GIVEN RECORDS START
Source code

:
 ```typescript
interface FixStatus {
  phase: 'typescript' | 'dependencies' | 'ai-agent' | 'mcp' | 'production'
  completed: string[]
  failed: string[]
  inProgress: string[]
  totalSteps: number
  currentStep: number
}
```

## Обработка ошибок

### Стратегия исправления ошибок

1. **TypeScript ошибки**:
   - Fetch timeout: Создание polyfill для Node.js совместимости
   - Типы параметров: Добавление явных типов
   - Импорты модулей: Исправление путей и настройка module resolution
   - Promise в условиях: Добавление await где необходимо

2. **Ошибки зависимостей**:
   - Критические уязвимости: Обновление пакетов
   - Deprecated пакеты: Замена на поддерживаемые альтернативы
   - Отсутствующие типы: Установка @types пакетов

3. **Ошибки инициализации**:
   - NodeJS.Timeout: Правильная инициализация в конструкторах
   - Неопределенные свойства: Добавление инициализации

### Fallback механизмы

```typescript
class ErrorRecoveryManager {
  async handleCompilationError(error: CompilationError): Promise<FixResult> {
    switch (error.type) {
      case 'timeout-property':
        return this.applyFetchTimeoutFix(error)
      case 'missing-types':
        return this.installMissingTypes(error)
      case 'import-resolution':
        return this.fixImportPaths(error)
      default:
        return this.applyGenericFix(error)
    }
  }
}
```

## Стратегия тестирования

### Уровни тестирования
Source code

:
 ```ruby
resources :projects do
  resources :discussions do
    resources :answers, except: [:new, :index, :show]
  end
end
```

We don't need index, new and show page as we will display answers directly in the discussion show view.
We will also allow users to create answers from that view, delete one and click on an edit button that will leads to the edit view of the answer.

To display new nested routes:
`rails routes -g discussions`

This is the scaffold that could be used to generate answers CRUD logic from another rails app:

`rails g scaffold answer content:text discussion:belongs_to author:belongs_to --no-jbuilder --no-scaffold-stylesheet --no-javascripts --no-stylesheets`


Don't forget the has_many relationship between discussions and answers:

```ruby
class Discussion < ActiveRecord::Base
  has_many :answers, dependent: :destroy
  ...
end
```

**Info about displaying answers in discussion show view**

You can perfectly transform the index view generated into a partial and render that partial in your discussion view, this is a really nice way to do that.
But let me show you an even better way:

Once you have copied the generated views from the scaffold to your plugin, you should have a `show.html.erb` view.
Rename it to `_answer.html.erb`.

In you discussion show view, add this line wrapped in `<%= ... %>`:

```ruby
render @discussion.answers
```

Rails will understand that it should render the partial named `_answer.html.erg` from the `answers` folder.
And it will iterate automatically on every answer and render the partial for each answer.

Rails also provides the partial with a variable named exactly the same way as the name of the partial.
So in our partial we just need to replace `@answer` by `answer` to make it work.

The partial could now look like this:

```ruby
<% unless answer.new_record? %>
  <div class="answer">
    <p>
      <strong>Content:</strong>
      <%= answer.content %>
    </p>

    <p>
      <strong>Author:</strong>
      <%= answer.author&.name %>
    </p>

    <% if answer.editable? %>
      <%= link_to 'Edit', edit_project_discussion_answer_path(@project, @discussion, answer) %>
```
GIVEN RECORDS END
GIVEN RECORDS START
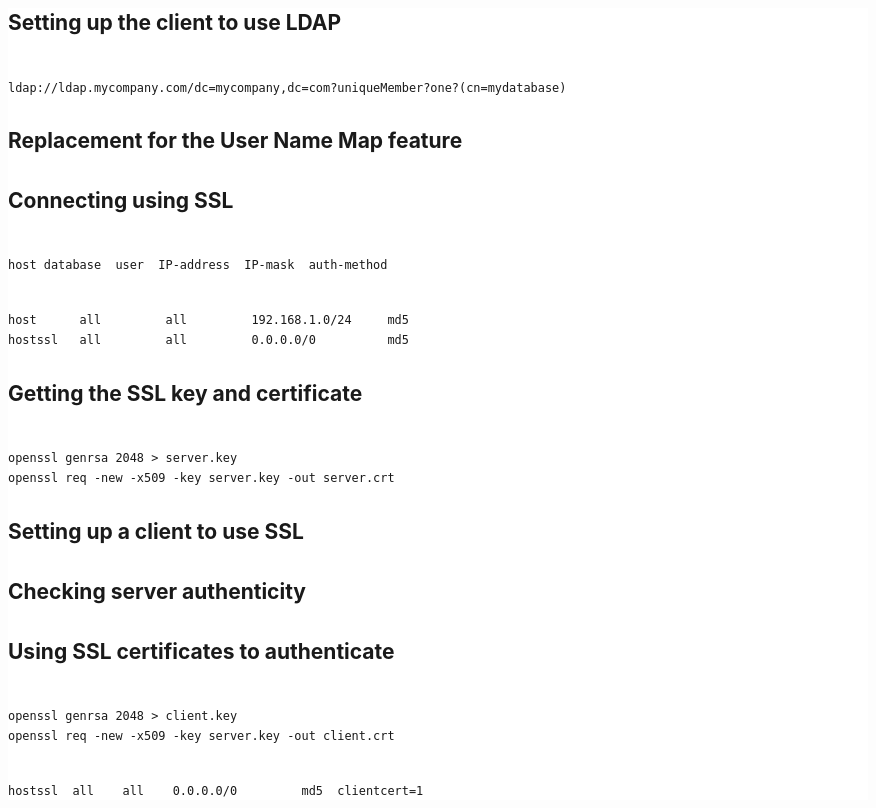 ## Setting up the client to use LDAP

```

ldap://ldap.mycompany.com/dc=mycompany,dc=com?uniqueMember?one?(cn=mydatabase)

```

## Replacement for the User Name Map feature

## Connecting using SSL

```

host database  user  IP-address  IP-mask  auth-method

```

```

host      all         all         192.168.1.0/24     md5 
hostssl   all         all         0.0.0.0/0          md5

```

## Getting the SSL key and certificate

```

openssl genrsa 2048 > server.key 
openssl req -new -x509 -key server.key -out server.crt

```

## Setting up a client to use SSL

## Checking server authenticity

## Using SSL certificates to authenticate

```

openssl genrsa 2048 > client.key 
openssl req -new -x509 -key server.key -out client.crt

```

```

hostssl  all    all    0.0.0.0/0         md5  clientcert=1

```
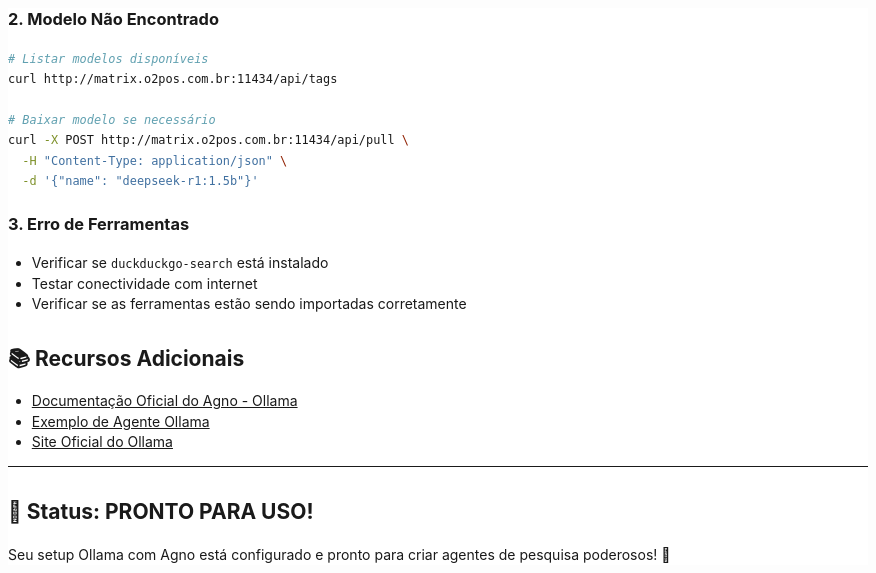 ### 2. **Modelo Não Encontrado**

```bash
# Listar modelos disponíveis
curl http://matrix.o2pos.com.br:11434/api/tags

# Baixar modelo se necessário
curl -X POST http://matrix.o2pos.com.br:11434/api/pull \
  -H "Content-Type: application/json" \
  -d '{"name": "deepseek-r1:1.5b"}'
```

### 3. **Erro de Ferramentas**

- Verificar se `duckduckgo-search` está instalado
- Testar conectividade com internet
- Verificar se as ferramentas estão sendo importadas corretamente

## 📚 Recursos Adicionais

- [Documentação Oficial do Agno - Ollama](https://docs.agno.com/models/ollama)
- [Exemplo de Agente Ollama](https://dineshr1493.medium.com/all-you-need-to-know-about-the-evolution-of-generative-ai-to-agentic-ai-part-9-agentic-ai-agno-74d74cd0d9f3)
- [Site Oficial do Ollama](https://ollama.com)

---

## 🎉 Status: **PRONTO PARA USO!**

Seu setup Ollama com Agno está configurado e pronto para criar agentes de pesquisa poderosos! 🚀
GIVEN RECORDS END
GIVEN RECORDS START
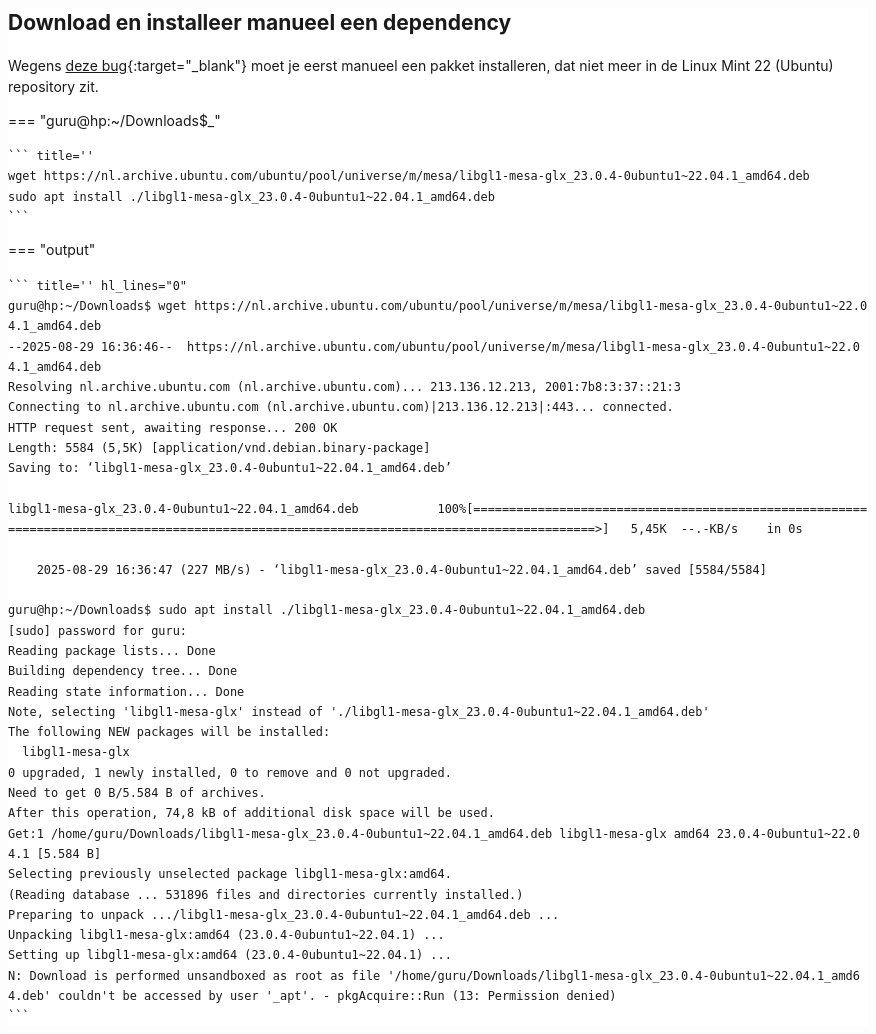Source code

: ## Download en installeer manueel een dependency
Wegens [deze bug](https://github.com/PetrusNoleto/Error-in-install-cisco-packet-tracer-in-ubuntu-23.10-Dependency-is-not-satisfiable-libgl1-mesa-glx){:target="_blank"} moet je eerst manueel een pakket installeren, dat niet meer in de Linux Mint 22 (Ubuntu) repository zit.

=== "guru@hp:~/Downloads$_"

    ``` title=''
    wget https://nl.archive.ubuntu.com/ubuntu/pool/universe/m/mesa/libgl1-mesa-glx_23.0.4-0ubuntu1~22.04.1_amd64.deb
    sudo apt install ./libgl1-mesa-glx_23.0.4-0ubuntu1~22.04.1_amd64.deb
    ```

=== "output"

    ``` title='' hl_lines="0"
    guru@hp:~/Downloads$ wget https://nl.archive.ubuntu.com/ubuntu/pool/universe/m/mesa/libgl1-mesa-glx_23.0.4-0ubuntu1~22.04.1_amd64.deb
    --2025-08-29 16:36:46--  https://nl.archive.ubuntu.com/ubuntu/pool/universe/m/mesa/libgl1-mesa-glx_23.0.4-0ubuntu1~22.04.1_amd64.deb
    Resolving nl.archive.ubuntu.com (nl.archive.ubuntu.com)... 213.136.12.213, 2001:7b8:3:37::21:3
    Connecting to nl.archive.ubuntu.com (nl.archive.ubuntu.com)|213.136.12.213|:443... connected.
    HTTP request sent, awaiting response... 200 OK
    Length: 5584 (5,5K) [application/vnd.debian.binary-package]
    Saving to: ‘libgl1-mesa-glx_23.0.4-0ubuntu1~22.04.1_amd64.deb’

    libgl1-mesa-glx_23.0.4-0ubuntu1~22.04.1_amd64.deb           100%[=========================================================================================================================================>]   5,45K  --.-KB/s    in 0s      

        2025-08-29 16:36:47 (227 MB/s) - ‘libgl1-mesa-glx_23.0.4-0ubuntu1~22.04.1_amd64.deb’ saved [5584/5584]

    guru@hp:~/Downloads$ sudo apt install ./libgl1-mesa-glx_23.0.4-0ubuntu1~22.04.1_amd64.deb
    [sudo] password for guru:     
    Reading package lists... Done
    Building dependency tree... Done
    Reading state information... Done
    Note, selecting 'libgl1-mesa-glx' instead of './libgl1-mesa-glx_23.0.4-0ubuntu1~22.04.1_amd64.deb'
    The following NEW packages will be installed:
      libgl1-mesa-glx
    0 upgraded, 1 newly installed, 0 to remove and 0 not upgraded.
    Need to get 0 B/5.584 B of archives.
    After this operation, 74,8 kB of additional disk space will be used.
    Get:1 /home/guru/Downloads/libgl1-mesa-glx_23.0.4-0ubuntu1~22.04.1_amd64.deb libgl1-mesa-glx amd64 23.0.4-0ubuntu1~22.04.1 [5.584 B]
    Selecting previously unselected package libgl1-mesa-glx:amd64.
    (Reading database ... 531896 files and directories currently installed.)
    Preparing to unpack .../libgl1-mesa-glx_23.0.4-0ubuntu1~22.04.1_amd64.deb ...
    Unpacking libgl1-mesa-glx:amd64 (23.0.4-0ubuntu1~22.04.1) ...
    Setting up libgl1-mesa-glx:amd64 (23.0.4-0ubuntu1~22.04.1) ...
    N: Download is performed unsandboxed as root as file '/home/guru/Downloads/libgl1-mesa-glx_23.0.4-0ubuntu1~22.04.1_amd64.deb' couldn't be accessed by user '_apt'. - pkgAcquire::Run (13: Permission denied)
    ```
GIVEN RECORDS END
AIM OF THE EXERCISE: Lines above containing "routes": how many? Reply with the number only.

EXERCISE SOLUTION: 2